The set $\{\overrightarrow w_1,\ldots,\overrightarrow w_n,\overrightarrow v_1,\ldots,\overrightarrow v_n\}$ still spans $W$. Since $W$ is a subspace of $V$, $W\subset V$ and all the $w_i$'s can be written in terms of $\{ \overrightarrow v_{1},\ldots,\overrightarrow v_n\}$.
$\therefore$ We can remove one by one all the $w_i$'s from the set $\{\overrightarrow w_{1},\ldots,\overrightarrow w_n,\overrightarrow v_1,\ldots,\overrightarrow v_n\}$ while still having it span $W$, which leaves us with the set $\{\overrightarrow v_1,\ldots,\overrightarrow v_n\}$. We know it to be linearly independent since it is a basis for $V$. Therefore the basis of $V$ is also a basis of $W$. From there on, it is trivial to prove double inclusion $W\subset V$ and $V\subset W$ which gives us $W=V$.
Is my approach correct?
Best Answer
Your approach is incorrect: the set $\{\overrightarrow w_1,\ldots,\overrightarrow w_n,\overrightarrow v_1,\ldots,\overrightarrow v_n\}$ spans $V$ and saying that it spans $W$ is the same as assuming $W=V$.
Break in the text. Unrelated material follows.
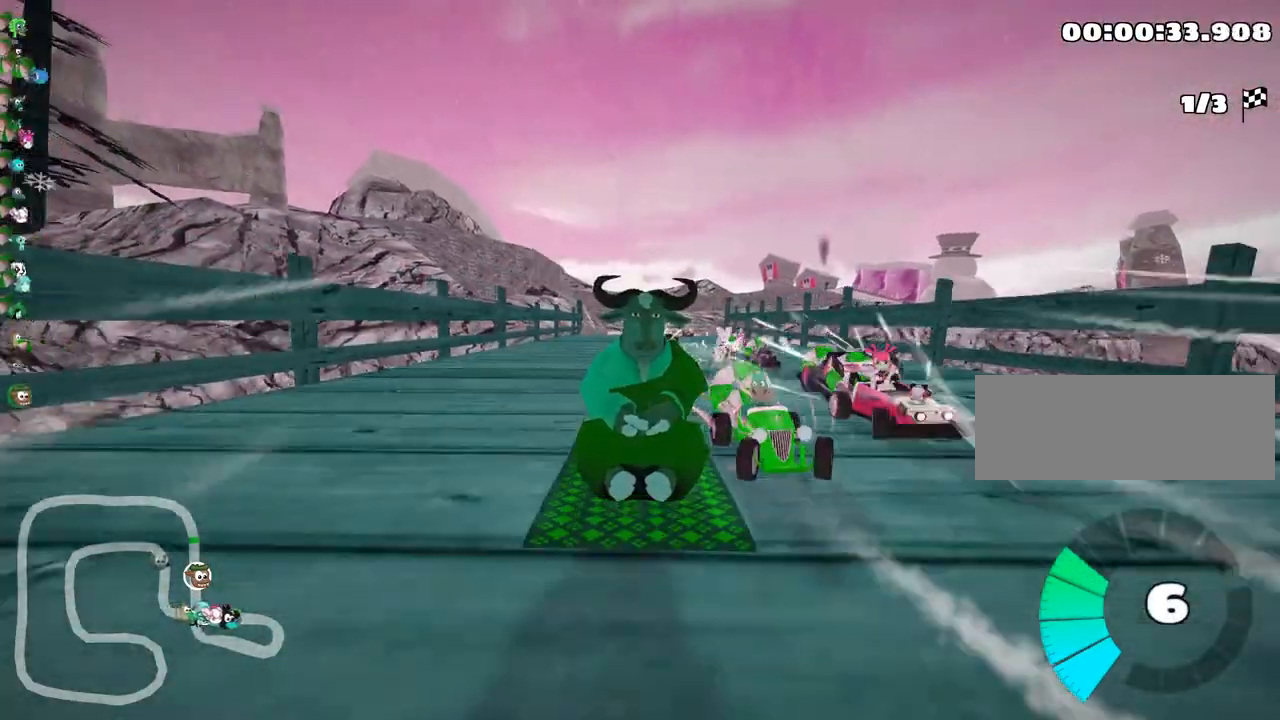
{"keys": [], "events": [[300, "look", "up"]]}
You should rather consider a basis $\{\overrightarrow w_1,\ldots,\overrightarrow w_n\}$ of $W$ and assume, by contradiction, that $W\ne V$. Then there exists $\vec{v}\in V$ with $\vec{v}\notin W$. It's easy to prove that $\{\overrightarrow w_1,\ldots,\overrightarrow w_n,\overrightarrow v\}$ is linearly independent and now this is a contradiction, because we found a linearly independent set in $V$ with more elements than $\dim V$.